I’m attacking old problem w/ my form lib.

API roughly looks like this:

type FormConfig = {
  type field = | Email | Password;
  type value = string;
  let validators = [
    {
      field: Email,
      validate: value => ...
    }
  ];
};

module Form = Formality.Make(FormConfig);

<Form />

It works perfectly fine until I need a value to be something else rather than string. Current solution is:

type FormConfig = {
  type field = | Email | Password | RememberMe;
  type value = | String(string) | Bool(bool);
  let validators = [
    {
      field: Email,
      validate: value => ...
    }
  ];
};

In this case it’s possible to implement the form but field constructors are not constrained to certain value types and it results in the following inconveniences. Since I use field constructor as id to identify field related data internally (e.g. I can search for specific validator in validators list, also there’re a number of Maps & Sets where t = field). For these reasons, I can’t pack value type into field constructors, e.g. Email(string) | Password(string).

When I started investigating possible solutions GADTs seemed what I need:

type field(_) =
 | Email: field(string)
 | Password: field(string)
 | RememberMe: field(bool);

And I was able to implement types, getters, setters etc using this, e.g.:

type FormConfig = {
  type field(_) =
    | Email: field(string)
    | Password: field(string)
    | RememberMe: field(bool);

    type state = {
      email: string,
      password: string,
      rememberMe: bool,
    };

  let get: type value. (state, field(value)) => value =
    (state, field) =>
      switch (field) {
      | Email => state.email
      | Password => state.password
      | RememberMe => state.rememberMe
      };
};

But then I faced issue that I can’t use field type in iterables data structures, like list or Belt.Map.
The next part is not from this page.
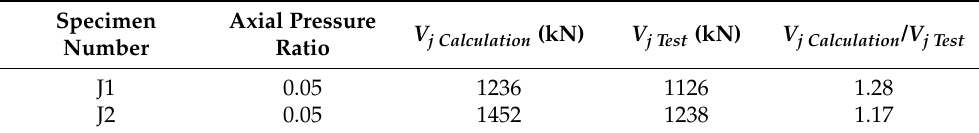
Figure 37. Stress diagram of the joint core. Table 12. Comparison between the calculated values and test values of shear bearing capacity of joints.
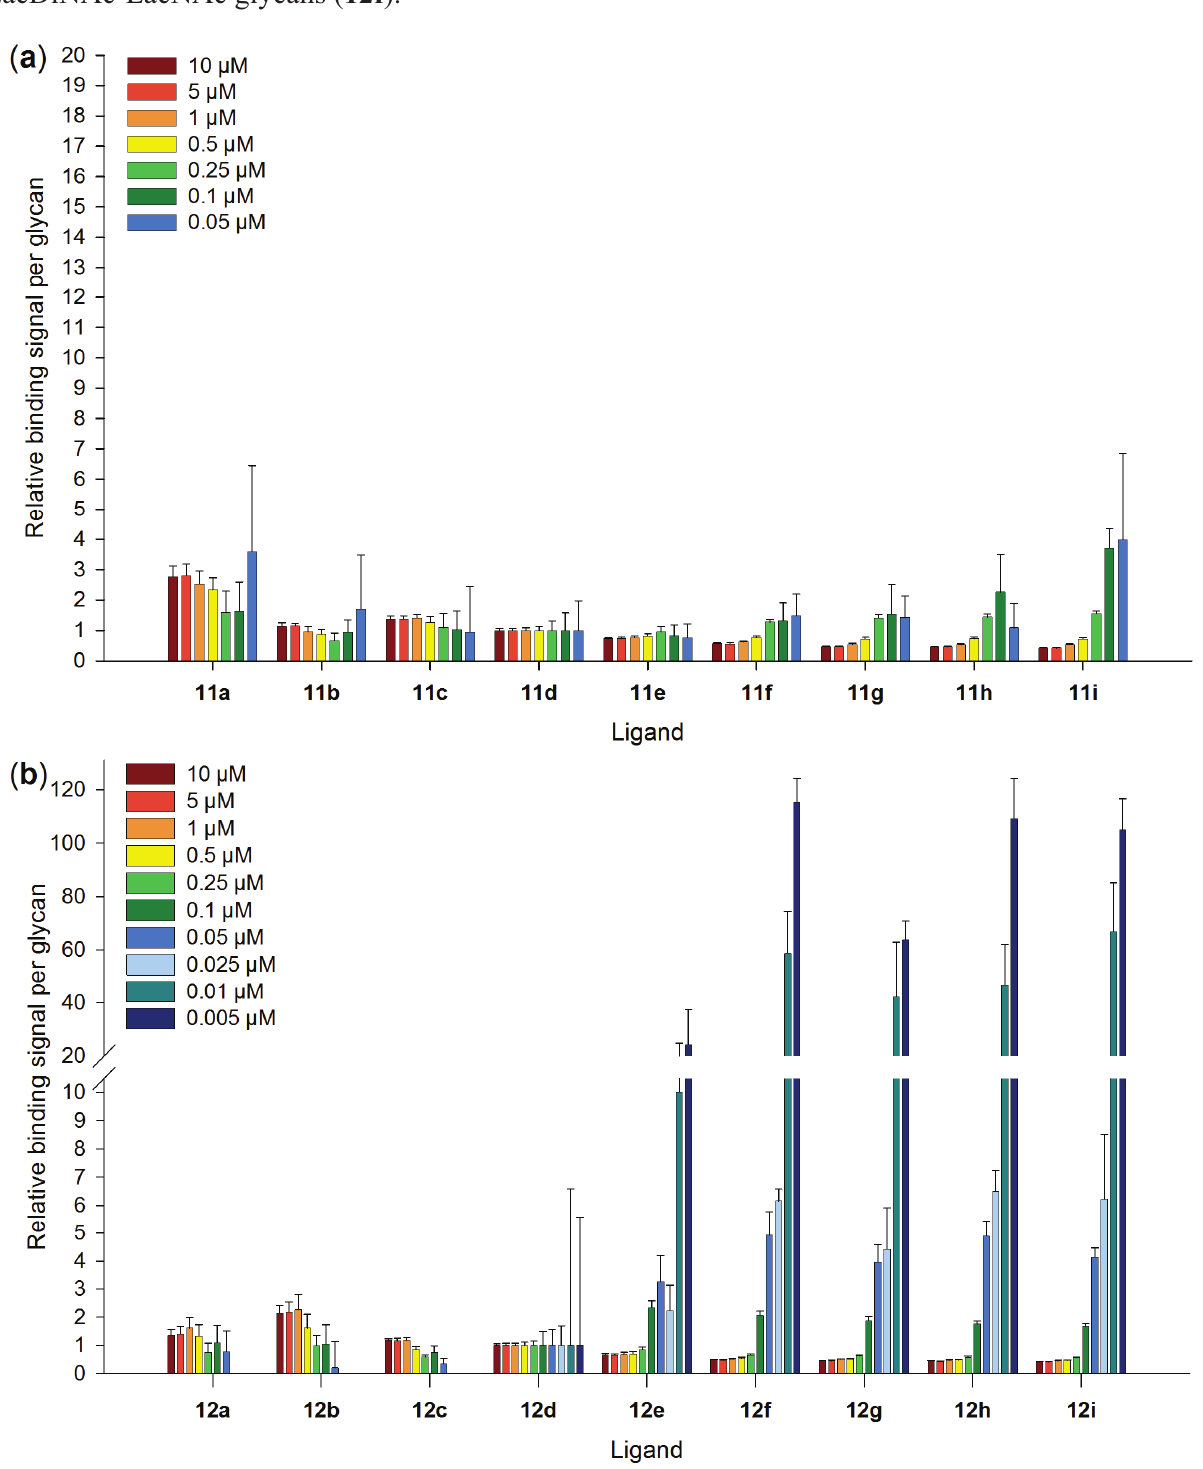
Figure 5. Binding signals of human galectin-3 in relation to one binding site for BSA based neo-glycoproteins. Relative signals of galectin-3 binding to neo-glycoproteins with ( a ) LacNAc-LacNAc and ( b ) LacDiNAc-LacNAc at galectin-3 concentration ranging from 0.005–10 μM are shown. Values of binding enhancement result from binding signals per glycan in relation to the galectin-3 binding per glycan for 11d and 12d ,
From what I read, people use existential wrappers to store non-heterogeneous data in such structures but such wrapper completely hides underlying types and there’s no way to unpack it:

type packedField = | Field(field('value)): packedField;
let unpack = fun | Field(x) => x; /* nope, type escapes the scope */

Basically, w/ existential types I can create list of GADT constructors but there’s no way to use its content later on (or I don’t understand how to do it). And considering it, I’m curious what are the use cases for existential wrappers in general.


#4

Solved this problem by re-designing public API. OCaml teaches how to properly (:crossed_fingers:) define boundaries of abstraction the hard way lol.